Amit, a self proclaimed sycophant of the republican party and someone who blindly believes that anything in america is good should understand the fact that his beloved administration here( i live in the usa) has a long list of censorships .

It is true that what is right for the society and what is not is a very deabltable issue as madman has pointed out. But the impact and magnitudes of such events can differ. Sex before marriage is a quite trivial offense compared to the topic in contention here. It can trigger of a chain of such similar events which are bound to affect soceity. Suicide pacts on the internet are quite common in Japan . Their government makes an effort to discouarge such efforts, as any sensible government would do.Any sensible government would therefore would try to prevent such things.
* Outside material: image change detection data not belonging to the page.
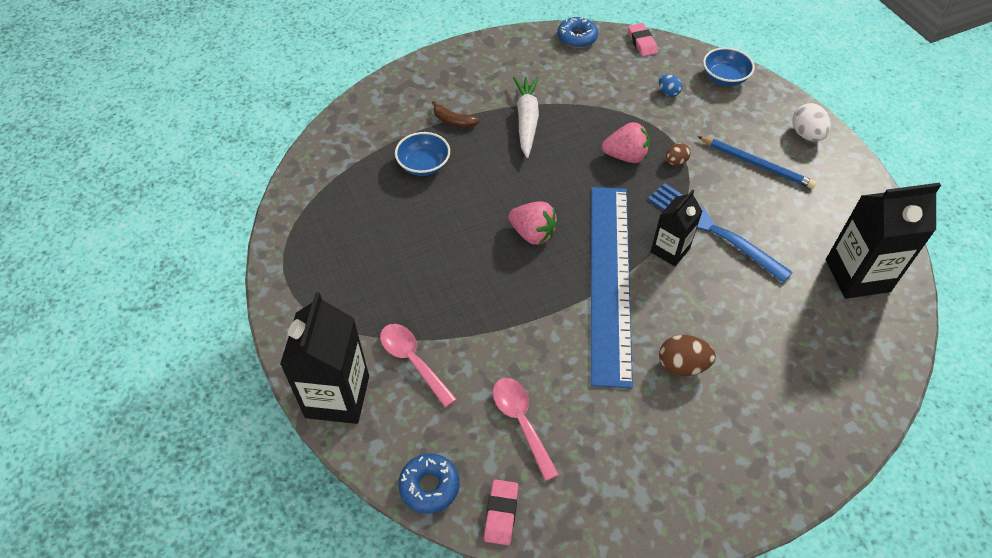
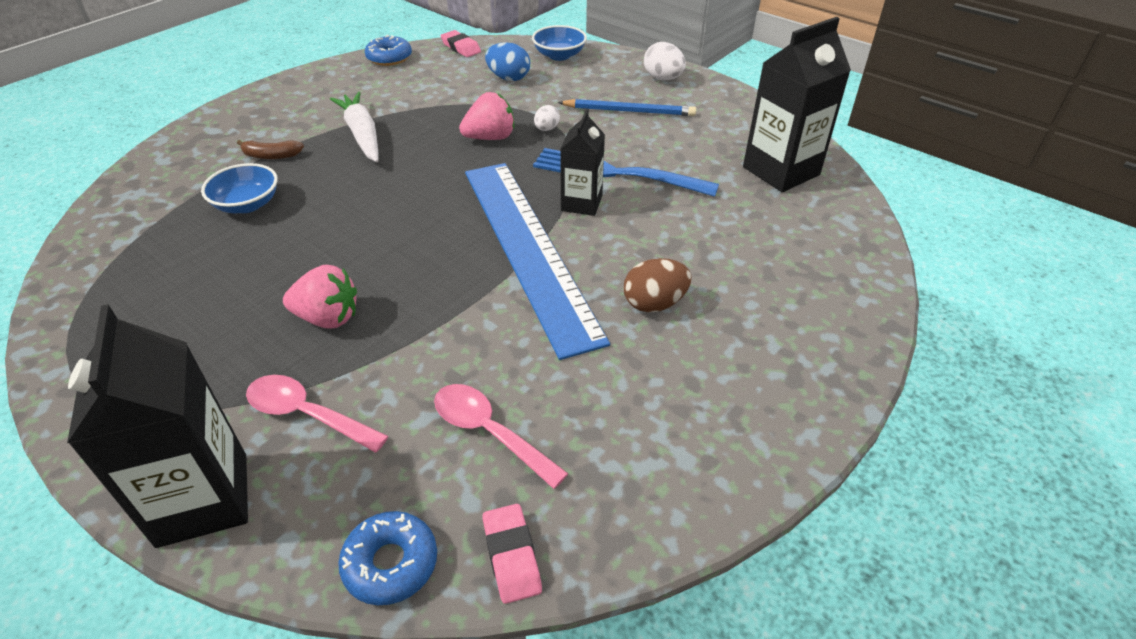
camera: 25 degrees left, 10 degrees down
pink strawberry [508,201,558,245] -> pink strawberry moved to [283,265,357,328]
blue egg [659,74,682,97] -> blue egg [485,42,530,81], size x1.62
brown egg [666,143,691,165] -> white egg [534,105,560,131]

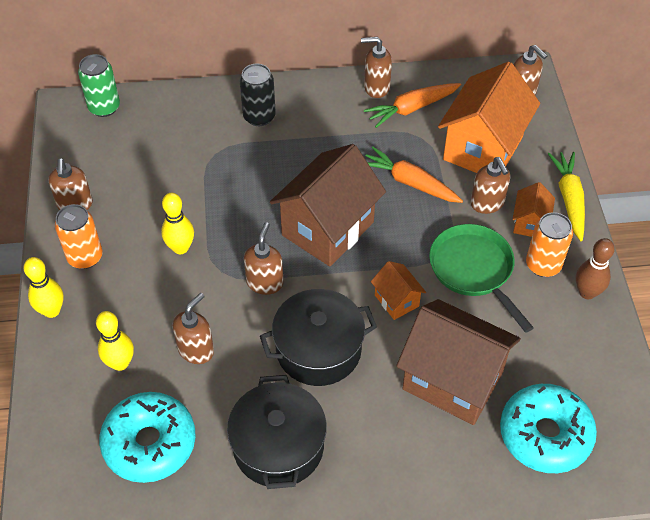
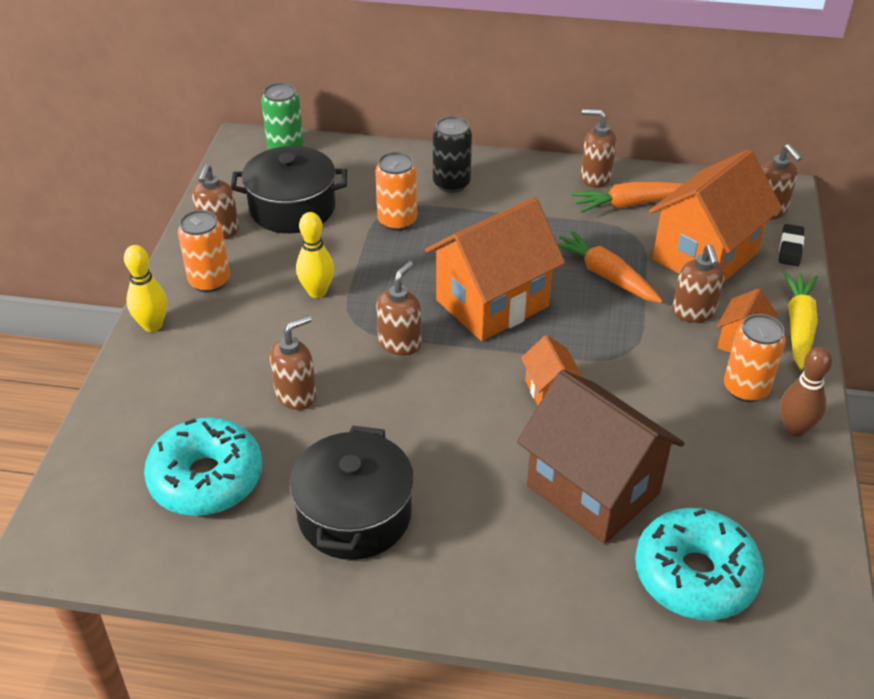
camera: 15 degrees right, 10 degrees down
yellow bowling pin [96,311,134,371] -> none
black pot [260,289,377,386] -> black pot moved to [231,146,347,233]
brown house [270,144,386,267] -> orange house [425,197,565,341]
green pan [429,224,534,333] -> none
none -> orange can [375,152,417,231]
none -> black eraser [779,224,804,266]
There are so many things that i want to do, but which might be offensive to you. So such things should be decided on the opinion of the people in a democratic and unbisaed manner. Censorship is an inevitable part of our lives. The question is is it dastadly like the ones imposed by the Taliban or sensible ones keeping in mind the lerger interest of the society.

2:35 PM  
Blogger amit varma said...

Amit, a self proclaimed sycophant of the republican party and someone who blindly believes that anything in america is good...

Ad-hominem isn't neccessary if you have an argument to make, and nor is ignorance. Self-proclaimed? What's that about? I don't see how being an atheist, a supporter of gay marriage and of stem-cell research, and an opponent of farm subsidies (all subsidies) could possibly make me a "sycophant" of the Republican party, even if I agree with them on some issues. Nor do I understand your caricature about me blindly loving America; aren't you the one who lives there?
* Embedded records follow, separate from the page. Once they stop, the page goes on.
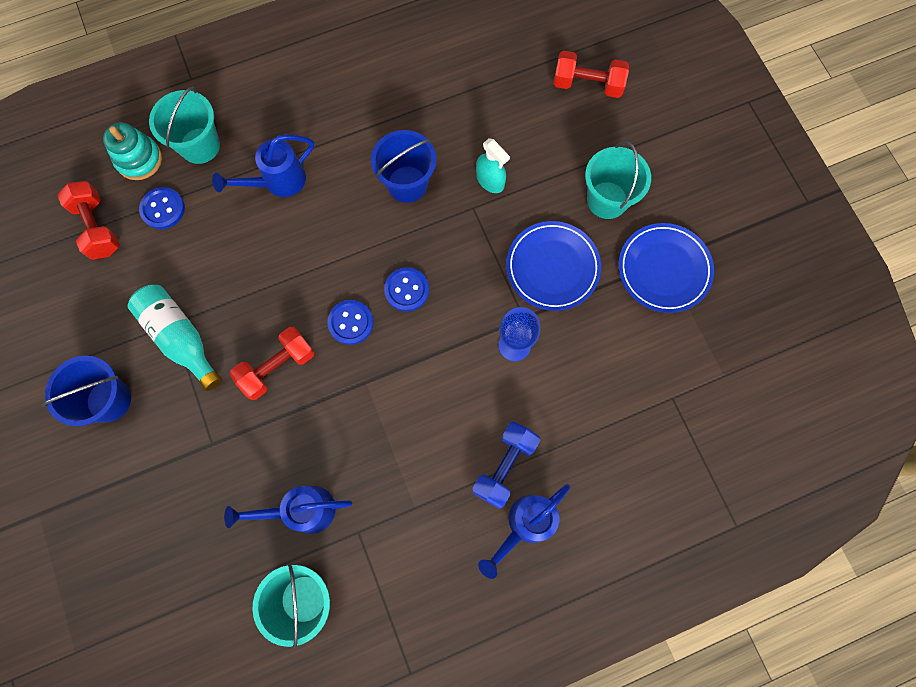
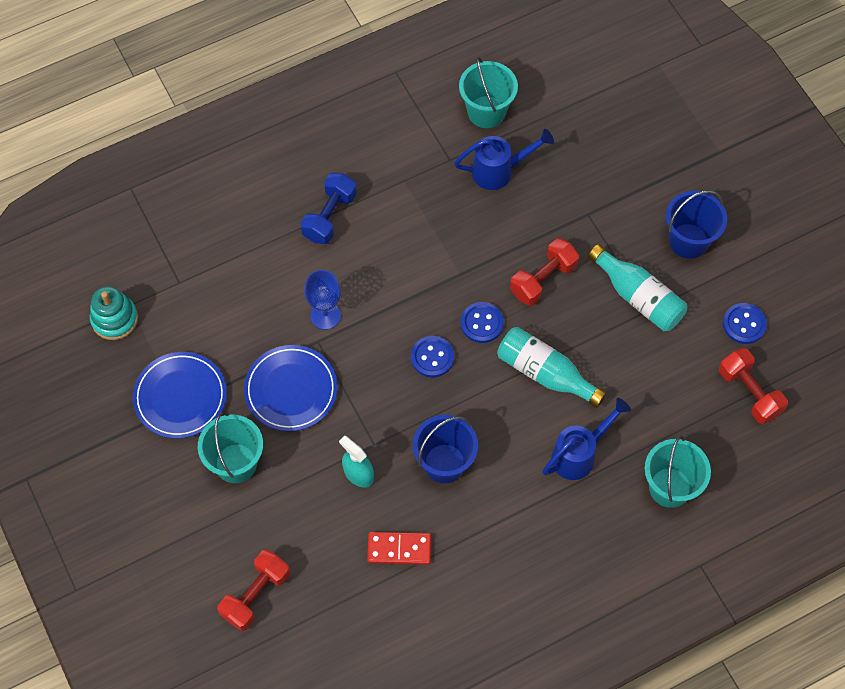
camera: 175 degrees right, 10 degrees down
turquoise stacking toy [103,123,162,180] -> turquoise stacking toy moved to [90,286,138,340]
blue button [139,187,185,229] -> blue button moved to [723,303,767,344]
blue watering can [478,484,570,579] -> none
red dumbbell [554,51,629,98] -> red dumbbell turned 60 degrees counterclockwise [218,549,290,631]
none -> red domino [367,532,431,565]
none -> turquoise bottle [497,327,606,408]

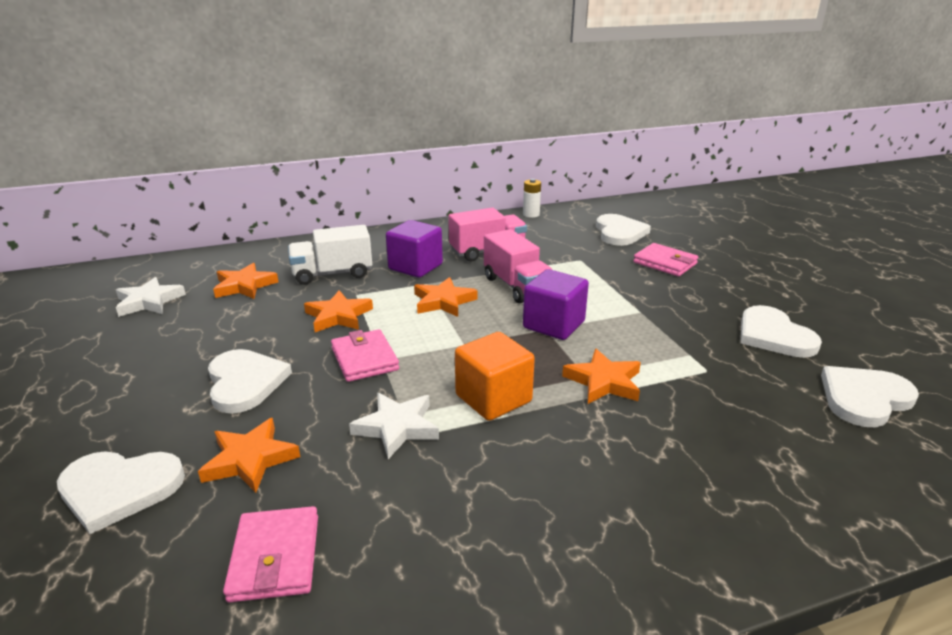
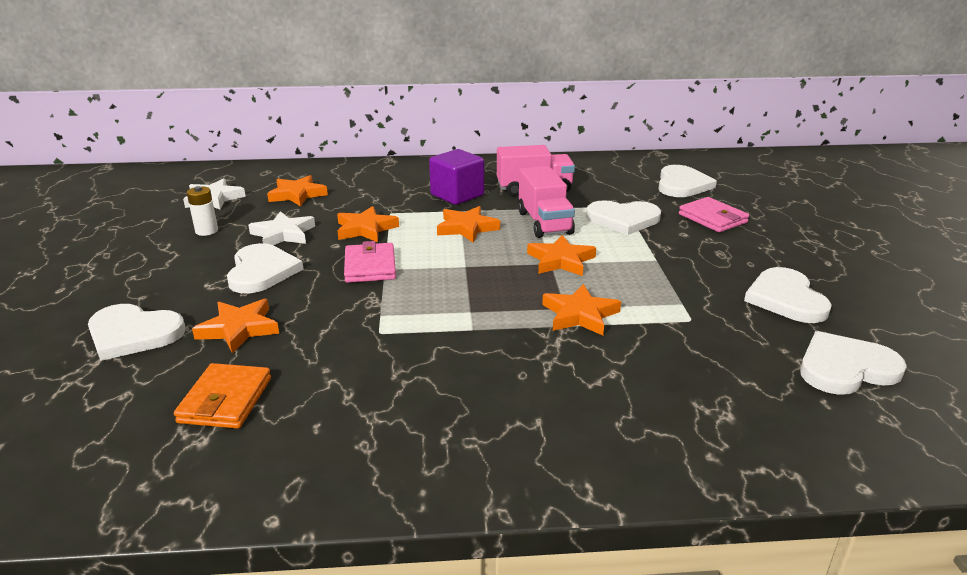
camera: 15 degrees right, 0 degrees up
pink wallet [223,506,318,603] -> orange wallet [174,363,271,429]
white truck [288,225,372,285] -> none
white star [349,393,439,459] -> white star moved to [248,211,315,245]
orange cube [455,332,535,421] -> none
white battery [523,179,541,218] -> white battery moved to [187,186,218,236]
purple cube [523,269,589,340] -> orange star [527,235,596,276]
none -> white heart [586,200,661,235]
Let's keep the discussion on issue, ok?

11:12 PM  
Blogger Quizman said...

Sahana,

I agree with Amit. I don't think Ad Hominems are a civilized way of engaging in a lively debate.

And btw, I do not support censorship. I was merely implying that each action is dictated by virtue. The highest virtue is to preserve individual liberty. While doing so, one may have to curtail liberty!. Shocking? Not at all. Philosophers have discussed that at length and cited fabulous examples. Check out the corn farmer example by Mill or the Heinz (thief or virtuous man) by Kohlberg.

11:58 PM  
Blogger MadMan said...

Arun, I'm afraid I'm not going to be rushing to the bookstore to pick up three books before I can figure out your argument so please do provide some idea of what you're talking about.
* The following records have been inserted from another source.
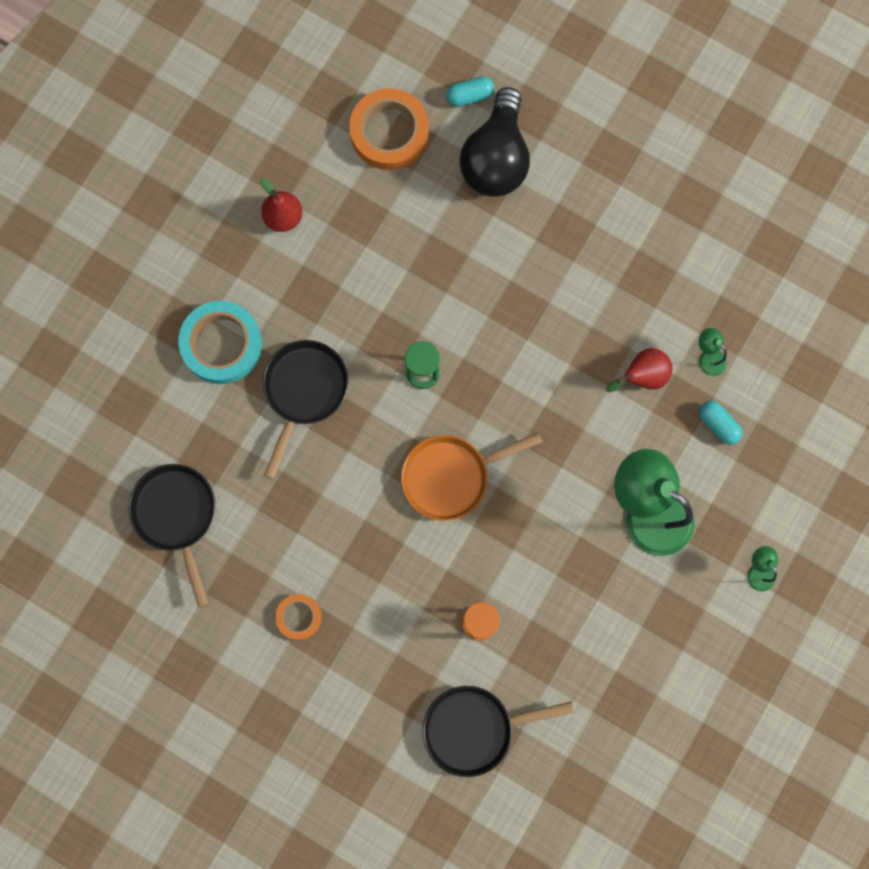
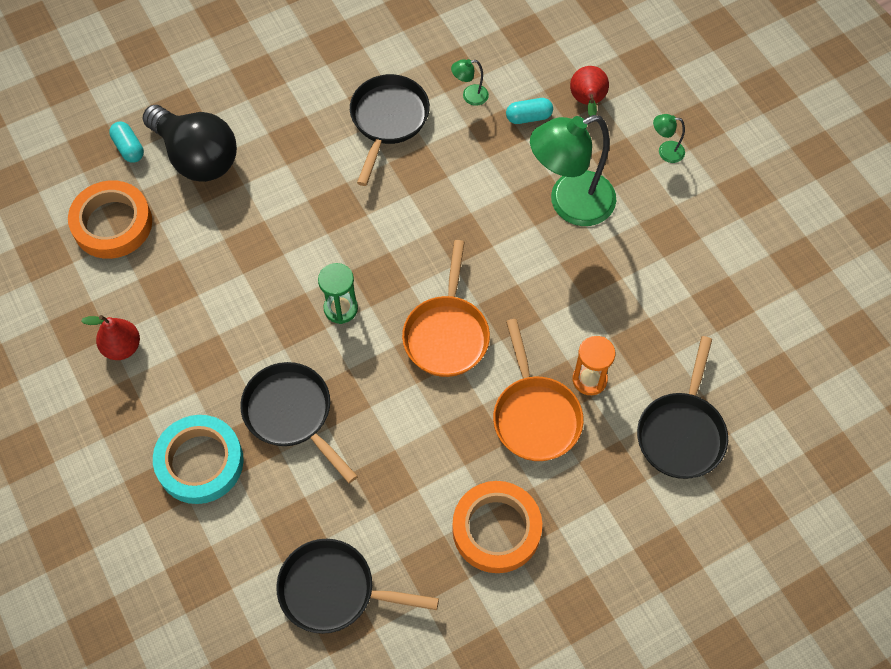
camera: 60 degrees left, 15 degrees down
orange tape [276,594,322,640] -> orange tape [452,481,542,573], size x1.85
turquoise capsule [446,76,494,107] -> turquoise capsule turned 45 degrees counterclockwise [109,122,144,163]
red pear [606,348,672,393] -> red pear moved to [570,66,609,117]
none -> black pan [350,74,430,186]
none -> orange pan [493,319,583,461]

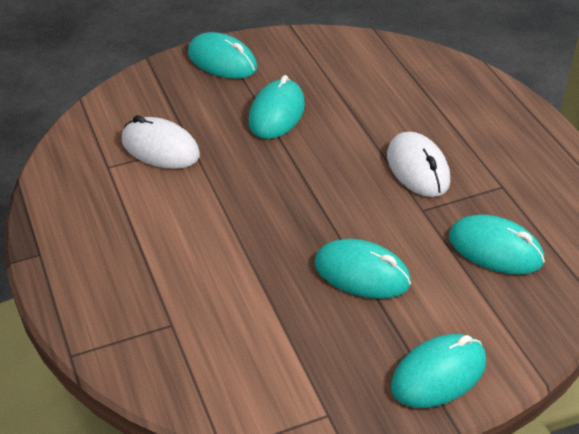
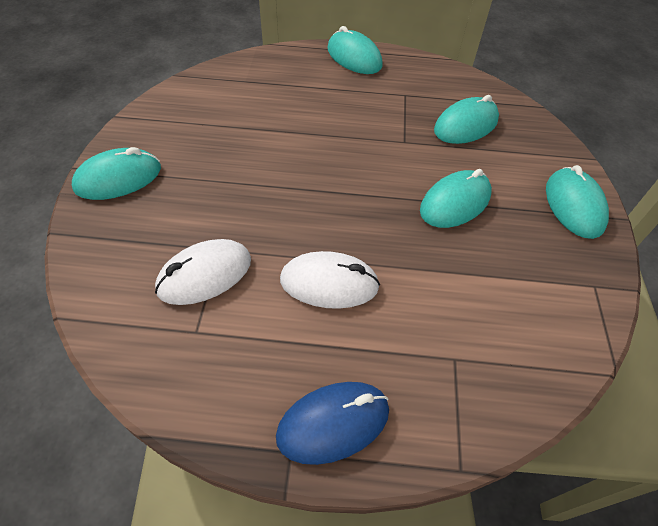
camera: 65 degrees left, 10 degrees up
turquoise mouse [248,75,305,139] -> turquoise mouse moved to [328,26,383,74]
white mouse [387,132,450,197] -> white mouse moved to [280,251,380,309]
none -> blue mouse [276,382,389,465]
I'm going to ignore most of Sahana's diatribe, even though the bit about sex before marriage being characterised as an "offense" and triggering off a "chain of such events" had me in the splits for quite a while.

6:27 AM  
Blogger Quizman said...

Madman,

You don't have to buy them. Just click on the links. :-)

8:34 AM  
Blogger Quizman said...

This is another of those many cases where the absolute application of first principles fail. [Pre-emptive action is another. I've already indicated this in another post.]

Aside - this is why I believe in solving problems on a case-by-case basis instead of adopting an "-ism" and then being doctrinaire about it. Remember Yazad's Sonagachi post? A similar problem was encountered there.

8:37 AM  
Anonymous Anonymous said...

I'm surprised that I only see this referred to as a "thought experiment". An incident identical to the "experiment" occurred in Germany about 2-3 years back and was widely reported in the media. The cops actually recovered portions of the killed man's body from the Man One's refrigerator freezer .. ugh.

http://news.scotsman.com/latest.cfm?id=4392174

2:23 PM  
Blogger amit varma said...

Anonymous, yes, as I mentioned in the post that started this, it's a thought experiment based on a true story.

Arun, would I be correct in assuming then that you're an act utilitarian?

3:44 PM  
Blogger Quizman said...

Amit,

Not an absolute one. :-) I dislike labels - as I've said before, I like the approach of solving problems while ensuring that liberty is not encroached upon. The utilitarian concept of "greatest good for the greatest number" lands into some problems as well.